A federal judge heard arguments over the injunction Friday in Sherman, Texas, about 65 miles (105 kilometers) north of Dallas. There was no immediate ruling.
The Cowboys (3-1) play the New York Giants (1-3) at home Sunday. Coach Mike McCarthy said Friday there was not a plan in place for Collins, the starting right tackle, to play against the Giants if the suspension were halted.
Collins’ suspension was announced the day after Dallas’ 31-29 loss to defending Super Bowl champion Tampa Bay in the opener, his first game since 2019.
During an appeal of the suspension, Schaffer called star quarterback Dak Prescott to testify in an attempt to refute the allegation of bribery. Prescott testified to the joking nature of some of the conversations with the test collector, and said he didn’t see Collins carrying $10,000 on the day in question.
The league said in its filing Collins had a ”long history of discipline for repeated violations” of the substance-abuse policy.

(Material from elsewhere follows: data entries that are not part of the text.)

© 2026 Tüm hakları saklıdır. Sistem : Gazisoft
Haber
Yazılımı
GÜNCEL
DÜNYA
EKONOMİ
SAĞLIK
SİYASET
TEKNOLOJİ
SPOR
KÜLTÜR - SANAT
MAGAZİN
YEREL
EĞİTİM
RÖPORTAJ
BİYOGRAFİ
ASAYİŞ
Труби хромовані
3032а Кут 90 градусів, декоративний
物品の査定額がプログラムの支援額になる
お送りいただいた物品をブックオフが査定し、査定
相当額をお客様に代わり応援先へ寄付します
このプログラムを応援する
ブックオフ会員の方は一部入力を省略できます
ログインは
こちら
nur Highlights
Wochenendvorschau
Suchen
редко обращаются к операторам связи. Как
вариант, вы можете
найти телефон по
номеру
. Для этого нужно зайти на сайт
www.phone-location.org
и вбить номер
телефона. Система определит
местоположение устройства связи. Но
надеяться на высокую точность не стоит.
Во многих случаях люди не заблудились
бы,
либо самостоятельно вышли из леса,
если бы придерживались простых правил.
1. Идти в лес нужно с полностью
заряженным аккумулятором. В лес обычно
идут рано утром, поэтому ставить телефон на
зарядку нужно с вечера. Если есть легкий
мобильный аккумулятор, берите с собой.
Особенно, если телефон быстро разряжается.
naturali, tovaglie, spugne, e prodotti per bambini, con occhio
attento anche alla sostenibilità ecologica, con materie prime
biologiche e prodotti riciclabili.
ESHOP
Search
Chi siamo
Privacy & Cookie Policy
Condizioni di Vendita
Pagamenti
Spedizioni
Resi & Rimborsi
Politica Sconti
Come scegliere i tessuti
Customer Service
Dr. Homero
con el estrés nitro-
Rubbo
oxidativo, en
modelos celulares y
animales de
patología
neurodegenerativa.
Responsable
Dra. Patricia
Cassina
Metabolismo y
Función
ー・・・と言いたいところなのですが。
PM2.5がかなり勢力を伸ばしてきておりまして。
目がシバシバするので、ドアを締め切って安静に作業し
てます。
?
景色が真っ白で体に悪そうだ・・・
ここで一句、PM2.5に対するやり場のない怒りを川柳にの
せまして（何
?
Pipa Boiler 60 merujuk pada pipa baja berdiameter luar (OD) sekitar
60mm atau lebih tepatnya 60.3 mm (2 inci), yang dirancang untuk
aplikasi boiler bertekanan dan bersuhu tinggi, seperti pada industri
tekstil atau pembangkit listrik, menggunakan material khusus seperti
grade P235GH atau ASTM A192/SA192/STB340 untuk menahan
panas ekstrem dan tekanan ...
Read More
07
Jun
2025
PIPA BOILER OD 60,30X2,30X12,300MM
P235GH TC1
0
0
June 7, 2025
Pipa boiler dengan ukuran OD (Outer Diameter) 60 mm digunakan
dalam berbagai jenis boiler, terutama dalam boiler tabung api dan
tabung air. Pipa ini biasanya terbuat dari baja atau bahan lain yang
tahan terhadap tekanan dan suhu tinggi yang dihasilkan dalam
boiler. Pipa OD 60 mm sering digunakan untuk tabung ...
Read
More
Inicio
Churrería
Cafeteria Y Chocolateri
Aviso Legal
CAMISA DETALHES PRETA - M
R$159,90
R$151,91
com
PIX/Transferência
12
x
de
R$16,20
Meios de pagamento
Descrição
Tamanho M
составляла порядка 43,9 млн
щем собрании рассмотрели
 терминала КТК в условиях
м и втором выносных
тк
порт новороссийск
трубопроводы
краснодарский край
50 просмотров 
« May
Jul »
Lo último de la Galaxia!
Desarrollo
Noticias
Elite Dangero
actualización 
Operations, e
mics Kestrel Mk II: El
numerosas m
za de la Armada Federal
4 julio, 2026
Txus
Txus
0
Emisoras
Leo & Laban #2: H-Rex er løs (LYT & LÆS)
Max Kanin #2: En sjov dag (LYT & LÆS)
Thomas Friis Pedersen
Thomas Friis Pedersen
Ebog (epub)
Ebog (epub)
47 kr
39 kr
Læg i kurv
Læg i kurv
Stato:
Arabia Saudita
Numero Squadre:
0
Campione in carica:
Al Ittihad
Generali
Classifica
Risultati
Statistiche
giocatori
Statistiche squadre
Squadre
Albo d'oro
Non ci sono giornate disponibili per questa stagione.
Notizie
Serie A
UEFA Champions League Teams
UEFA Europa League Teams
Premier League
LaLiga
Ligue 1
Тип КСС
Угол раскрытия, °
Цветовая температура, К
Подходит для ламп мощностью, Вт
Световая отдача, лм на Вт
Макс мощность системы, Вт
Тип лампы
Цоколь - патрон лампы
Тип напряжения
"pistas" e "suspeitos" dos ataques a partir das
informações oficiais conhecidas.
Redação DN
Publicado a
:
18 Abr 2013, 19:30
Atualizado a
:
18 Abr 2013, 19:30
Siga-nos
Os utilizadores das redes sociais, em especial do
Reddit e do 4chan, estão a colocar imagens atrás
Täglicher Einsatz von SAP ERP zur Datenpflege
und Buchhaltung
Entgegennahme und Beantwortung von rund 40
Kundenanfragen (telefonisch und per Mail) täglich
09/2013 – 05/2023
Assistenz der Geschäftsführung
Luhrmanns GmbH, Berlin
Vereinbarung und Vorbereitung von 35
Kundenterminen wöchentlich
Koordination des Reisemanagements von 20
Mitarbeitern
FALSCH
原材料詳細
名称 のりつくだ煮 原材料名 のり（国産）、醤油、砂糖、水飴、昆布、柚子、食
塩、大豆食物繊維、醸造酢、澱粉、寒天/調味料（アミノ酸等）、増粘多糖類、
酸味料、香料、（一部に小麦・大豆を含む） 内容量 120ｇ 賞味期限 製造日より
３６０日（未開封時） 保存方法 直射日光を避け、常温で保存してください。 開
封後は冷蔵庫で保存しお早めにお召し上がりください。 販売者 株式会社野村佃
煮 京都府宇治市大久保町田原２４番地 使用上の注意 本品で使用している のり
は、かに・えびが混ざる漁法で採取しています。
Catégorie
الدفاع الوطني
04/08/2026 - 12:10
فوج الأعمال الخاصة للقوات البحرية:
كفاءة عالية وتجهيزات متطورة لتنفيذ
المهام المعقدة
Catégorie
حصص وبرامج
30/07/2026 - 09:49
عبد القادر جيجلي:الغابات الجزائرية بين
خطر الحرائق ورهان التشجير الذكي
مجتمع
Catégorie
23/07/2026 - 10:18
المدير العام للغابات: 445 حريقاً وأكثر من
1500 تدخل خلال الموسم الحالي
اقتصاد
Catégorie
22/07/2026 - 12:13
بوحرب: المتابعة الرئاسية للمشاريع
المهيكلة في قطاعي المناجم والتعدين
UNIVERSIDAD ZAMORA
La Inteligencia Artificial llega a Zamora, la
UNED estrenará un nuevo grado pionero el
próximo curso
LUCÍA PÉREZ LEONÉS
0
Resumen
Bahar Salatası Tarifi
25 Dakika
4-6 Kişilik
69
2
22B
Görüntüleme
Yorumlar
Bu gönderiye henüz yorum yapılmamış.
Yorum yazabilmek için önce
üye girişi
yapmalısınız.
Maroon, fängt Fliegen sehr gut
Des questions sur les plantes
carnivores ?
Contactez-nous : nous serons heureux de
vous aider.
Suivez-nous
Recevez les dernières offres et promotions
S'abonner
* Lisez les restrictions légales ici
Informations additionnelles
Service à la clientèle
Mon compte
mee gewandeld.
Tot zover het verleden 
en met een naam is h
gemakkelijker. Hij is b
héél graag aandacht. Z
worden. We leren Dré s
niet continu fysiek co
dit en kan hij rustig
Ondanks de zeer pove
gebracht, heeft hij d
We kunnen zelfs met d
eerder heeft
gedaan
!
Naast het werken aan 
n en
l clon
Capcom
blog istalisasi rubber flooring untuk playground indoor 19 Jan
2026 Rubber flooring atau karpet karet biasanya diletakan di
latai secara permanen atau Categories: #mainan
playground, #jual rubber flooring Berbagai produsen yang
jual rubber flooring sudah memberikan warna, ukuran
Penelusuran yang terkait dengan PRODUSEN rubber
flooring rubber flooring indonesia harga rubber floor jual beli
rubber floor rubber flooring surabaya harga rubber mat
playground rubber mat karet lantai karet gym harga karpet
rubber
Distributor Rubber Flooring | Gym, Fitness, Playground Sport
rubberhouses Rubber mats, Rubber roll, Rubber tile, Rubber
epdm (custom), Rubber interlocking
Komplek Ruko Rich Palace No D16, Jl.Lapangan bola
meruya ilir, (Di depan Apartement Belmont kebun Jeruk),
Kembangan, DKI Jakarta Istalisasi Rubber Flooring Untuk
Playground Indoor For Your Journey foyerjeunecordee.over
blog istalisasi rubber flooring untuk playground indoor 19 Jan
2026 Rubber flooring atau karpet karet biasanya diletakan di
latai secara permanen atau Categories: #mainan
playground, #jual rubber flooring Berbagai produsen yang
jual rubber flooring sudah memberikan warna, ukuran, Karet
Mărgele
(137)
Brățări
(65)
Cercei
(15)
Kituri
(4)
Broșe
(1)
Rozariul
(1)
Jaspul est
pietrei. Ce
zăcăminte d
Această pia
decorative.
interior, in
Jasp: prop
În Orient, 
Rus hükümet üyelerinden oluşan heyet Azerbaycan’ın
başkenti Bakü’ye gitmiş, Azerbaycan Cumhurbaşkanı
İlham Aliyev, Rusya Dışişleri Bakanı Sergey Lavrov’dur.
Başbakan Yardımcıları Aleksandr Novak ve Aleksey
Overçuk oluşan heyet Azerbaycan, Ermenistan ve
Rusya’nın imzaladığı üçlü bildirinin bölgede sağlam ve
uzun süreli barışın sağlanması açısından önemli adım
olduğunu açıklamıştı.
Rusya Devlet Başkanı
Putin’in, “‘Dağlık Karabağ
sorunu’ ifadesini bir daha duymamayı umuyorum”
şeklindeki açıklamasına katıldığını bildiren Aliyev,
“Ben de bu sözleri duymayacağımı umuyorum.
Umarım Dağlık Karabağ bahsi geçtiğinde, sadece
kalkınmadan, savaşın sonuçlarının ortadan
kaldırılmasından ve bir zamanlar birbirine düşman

Collins missed seven drug tests in a five-week period around the time of the alleged bribe in November 2020, the NFL said.
Schaffer took issue with what he called personal attacks on Collins during Friday’s hearing.
”That’s why it was so important to La’el to fight this thing so that people can see he’s not a bad person and he doesn’t have this great history of missing tests and being a bad person,” Schaffer said. ”Just the way they just took personal attacks at him. This is one of your players. Find a way to do it without doing the personal attacks. I was embarrassed to be part of the NFL today by the way the NFL lawyers attacked La’el personally.”
The league intended to suspend Collins for the first four games of 2020, but the management council and players’ union agreed to a fine. The NFL said Collins continued to miss tests, leading to a five-game suspension that the union negotiated down to two.
An appeal of the two-game ban resulted in an arbitrator reinstating the five-game suspension after the league alleged Collins’ attempt at bribery.
Collins’ representatives say the NFL falsely claimed the seventh-year player had previously been suspended four games when he hadn’t. They also said he was suspended for missed tests when the new labor agreement in 2020 no longer allowed for suspensions over missed tests or positive marijuana tests.
The lineman’s representatives said Collins had legitimate reasons for missing tests, including the death of an uncle in Arizona and the death of Cowboys strength coach Markus Paul, who collapsed in the weight room two days before last year’s Thanksgiving game.
Collins signed with the Cowboys as an undrafted free agent in 2015. The former LSU player was expected to be a high draft pick, but his name surfaced in the investigation of a woman’s death just before the draft. Collins was cleared in that case.